● Exercise aim: Copy the data below word for word, leaving every line unchanged.

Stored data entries
● ● ●

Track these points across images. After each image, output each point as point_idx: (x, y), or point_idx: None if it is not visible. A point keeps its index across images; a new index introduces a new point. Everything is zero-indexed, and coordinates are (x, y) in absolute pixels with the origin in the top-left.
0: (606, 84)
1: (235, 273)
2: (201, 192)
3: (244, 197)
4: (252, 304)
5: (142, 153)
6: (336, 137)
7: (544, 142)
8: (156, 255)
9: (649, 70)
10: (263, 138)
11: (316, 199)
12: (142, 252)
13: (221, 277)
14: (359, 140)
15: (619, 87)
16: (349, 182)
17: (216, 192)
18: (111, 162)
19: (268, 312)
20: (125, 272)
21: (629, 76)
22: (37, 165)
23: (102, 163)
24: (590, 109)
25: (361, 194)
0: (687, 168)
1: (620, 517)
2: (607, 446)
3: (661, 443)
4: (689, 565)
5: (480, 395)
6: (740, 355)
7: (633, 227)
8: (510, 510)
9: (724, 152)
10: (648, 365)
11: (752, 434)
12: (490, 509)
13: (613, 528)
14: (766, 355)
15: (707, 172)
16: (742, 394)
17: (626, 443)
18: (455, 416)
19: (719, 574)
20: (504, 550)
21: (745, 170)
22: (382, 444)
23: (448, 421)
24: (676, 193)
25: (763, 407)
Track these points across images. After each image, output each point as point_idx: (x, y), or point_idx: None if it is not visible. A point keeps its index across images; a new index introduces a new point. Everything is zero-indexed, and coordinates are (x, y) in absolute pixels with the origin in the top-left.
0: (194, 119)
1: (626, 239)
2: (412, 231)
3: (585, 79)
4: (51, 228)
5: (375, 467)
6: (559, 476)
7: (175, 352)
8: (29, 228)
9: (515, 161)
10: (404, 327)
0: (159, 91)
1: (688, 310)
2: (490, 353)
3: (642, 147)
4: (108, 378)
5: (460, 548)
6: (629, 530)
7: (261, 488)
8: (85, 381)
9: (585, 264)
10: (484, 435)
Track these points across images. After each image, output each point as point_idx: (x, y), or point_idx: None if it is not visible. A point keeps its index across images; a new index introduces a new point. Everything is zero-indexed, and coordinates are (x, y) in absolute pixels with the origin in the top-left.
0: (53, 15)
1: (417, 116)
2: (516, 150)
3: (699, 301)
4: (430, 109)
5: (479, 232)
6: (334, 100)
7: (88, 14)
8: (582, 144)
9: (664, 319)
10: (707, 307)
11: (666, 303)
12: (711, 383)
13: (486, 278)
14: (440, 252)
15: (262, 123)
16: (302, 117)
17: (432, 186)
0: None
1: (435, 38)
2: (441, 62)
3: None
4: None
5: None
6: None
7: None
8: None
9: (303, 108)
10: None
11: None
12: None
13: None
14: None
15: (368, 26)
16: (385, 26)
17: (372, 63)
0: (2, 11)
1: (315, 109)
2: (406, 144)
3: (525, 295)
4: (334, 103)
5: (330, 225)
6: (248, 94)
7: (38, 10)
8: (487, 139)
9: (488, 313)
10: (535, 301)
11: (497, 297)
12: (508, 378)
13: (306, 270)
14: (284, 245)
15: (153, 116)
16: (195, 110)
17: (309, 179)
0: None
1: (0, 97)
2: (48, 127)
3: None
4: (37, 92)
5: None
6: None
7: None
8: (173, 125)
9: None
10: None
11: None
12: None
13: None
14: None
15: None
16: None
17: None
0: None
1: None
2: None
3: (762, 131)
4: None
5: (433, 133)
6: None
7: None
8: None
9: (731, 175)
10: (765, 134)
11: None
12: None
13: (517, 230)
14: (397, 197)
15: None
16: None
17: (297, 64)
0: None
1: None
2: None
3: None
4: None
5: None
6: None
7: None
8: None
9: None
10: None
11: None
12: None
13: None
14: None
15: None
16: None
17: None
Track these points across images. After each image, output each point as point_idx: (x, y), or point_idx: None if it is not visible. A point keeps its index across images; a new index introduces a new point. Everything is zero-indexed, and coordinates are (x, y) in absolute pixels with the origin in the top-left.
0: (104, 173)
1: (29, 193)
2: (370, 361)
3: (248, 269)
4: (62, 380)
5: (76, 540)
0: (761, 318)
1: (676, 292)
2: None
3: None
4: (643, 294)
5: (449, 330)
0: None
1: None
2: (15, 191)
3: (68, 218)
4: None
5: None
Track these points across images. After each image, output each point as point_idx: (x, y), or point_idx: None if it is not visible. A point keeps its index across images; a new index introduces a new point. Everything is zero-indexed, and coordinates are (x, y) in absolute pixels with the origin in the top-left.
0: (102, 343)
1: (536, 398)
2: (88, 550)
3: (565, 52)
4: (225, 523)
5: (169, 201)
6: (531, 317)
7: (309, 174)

● ● ●

● Right answer:
Track these points across images. After each image, output each point as point_idx: (x, y), or point_idx: None if it is not visible. A point keeps its index across images; a new index introduces a new point. Everything is zero-indexed, and coordinates are (x, y) in absolute pixels with the origin in the top-left.
0: (606, 84)
1: (235, 273)
2: (201, 192)
3: (244, 197)
4: (252, 304)
5: (142, 153)
6: (336, 137)
7: (544, 142)
8: (156, 255)
9: (649, 70)
10: (263, 138)
11: (316, 199)
12: (142, 252)
13: (221, 277)
14: (359, 140)
15: (619, 87)
16: (349, 182)
17: (216, 192)
18: (111, 162)
19: (268, 312)
20: (125, 272)
21: (629, 76)
22: (37, 165)
23: (102, 163)
24: (590, 109)
25: (361, 194)
0: (687, 168)
1: (620, 517)
2: (607, 446)
3: (661, 443)
4: (689, 565)
5: (480, 395)
6: (740, 355)
7: (633, 227)
8: (510, 510)
9: (724, 152)
10: (648, 365)
11: (752, 434)
12: (490, 509)
13: (613, 528)
14: (766, 355)
15: (707, 172)
16: (742, 394)
17: (626, 443)
18: (455, 416)
19: (719, 574)
20: (504, 550)
21: (745, 170)
22: (382, 444)
23: (448, 421)
24: (676, 193)
25: (763, 407)
Track these points across images. After each image, output each point as point_idx: (x, y), or point_idx: None if it is not visible. A point keeps its index across images; a new index introduces a new point. Everything is zero-indexed, and coordinates are (x, y) in absolute pixels with the origin in the top-left.
0: (194, 119)
1: (626, 239)
2: (412, 231)
3: (585, 79)
4: (51, 228)
5: (375, 467)
6: (559, 476)
7: (175, 352)
8: (29, 228)
9: (515, 161)
10: (404, 327)
0: (159, 91)
1: (688, 310)
2: (490, 353)
3: (642, 147)
4: (108, 378)
5: (460, 548)
6: (629, 530)
7: (261, 488)
8: (85, 381)
9: (585, 264)
10: (484, 435)
Track these points across images. After each image, output each point as point_idx: (x, y), or point_idx: None if it is not visible. A point keeps its index across images; a new index introduces a new point. Everything is zero-indexed, and coordinates are (x, y) in absolute pixels with the origin in the top-left.
0: (53, 15)
1: (417, 116)
2: (516, 150)
3: (699, 301)
4: (430, 109)
5: (479, 232)
6: (334, 100)
7: (88, 14)
8: (582, 144)
9: (664, 319)
10: (707, 307)
11: (666, 303)
12: (711, 383)
13: (486, 278)
14: (440, 252)
15: (262, 123)
16: (302, 117)
17: (432, 186)
0: None
1: (435, 38)
2: (441, 62)
3: None
4: None
5: None
6: None
7: None
8: None
9: (303, 108)
10: None
11: None
12: None
13: None
14: None
15: (368, 26)
16: (385, 26)
17: (372, 63)
0: (2, 11)
1: (315, 109)
2: (406, 144)
3: (525, 295)
4: (334, 103)
5: (330, 225)
6: (248, 94)
7: (38, 10)
8: (487, 139)
9: (488, 313)
10: (535, 301)
11: (497, 297)
12: (508, 378)
13: (306, 270)
14: (284, 245)
15: (153, 116)
16: (195, 110)
17: (309, 179)
0: None
1: (0, 97)
2: (48, 127)
3: None
4: (37, 92)
5: None
6: None
7: None
8: (173, 125)
9: None
10: None
11: None
12: None
13: None
14: None
15: None
16: None
17: None
0: None
1: None
2: None
3: (762, 131)
4: None
5: (433, 133)
6: None
7: None
8: None
9: (731, 175)
10: (765, 134)
11: None
12: None
13: (517, 230)
14: (397, 197)
15: None
16: None
17: (297, 64)
0: None
1: None
2: None
3: None
4: None
5: None
6: None
7: None
8: None
9: None
10: None
11: None
12: None
13: None
14: None
15: None
16: None
17: None
Track these points across images. After each image, output each point as point_idx: (x, y), or point_idx: None if it is not visible. A point keeps its index across images; a new index introduces a new point. Everything is zero-indexed, and coordinates are (x, y) in absolute pixels with the origin in the top-left.
0: (104, 173)
1: (29, 193)
2: (370, 361)
3: (248, 269)
4: (62, 380)
5: (76, 540)
0: (761, 318)
1: (676, 292)
2: None
3: None
4: (643, 294)
5: (449, 330)
0: None
1: None
2: (15, 191)
3: (68, 218)
4: None
5: None
Track these points across images. After each image, output each point as point_idx: (x, y), or point_idx: None if it is not visible. A point keeps its index across images; a new index introduces a new point. Everything is zero-indexed, and coordinates are (x, y) in absolute pixels with the origin in the top-left.
0: (102, 343)
1: (536, 398)
2: (88, 550)
3: (565, 52)
4: (225, 523)
5: (169, 201)
6: (531, 317)
7: (309, 174)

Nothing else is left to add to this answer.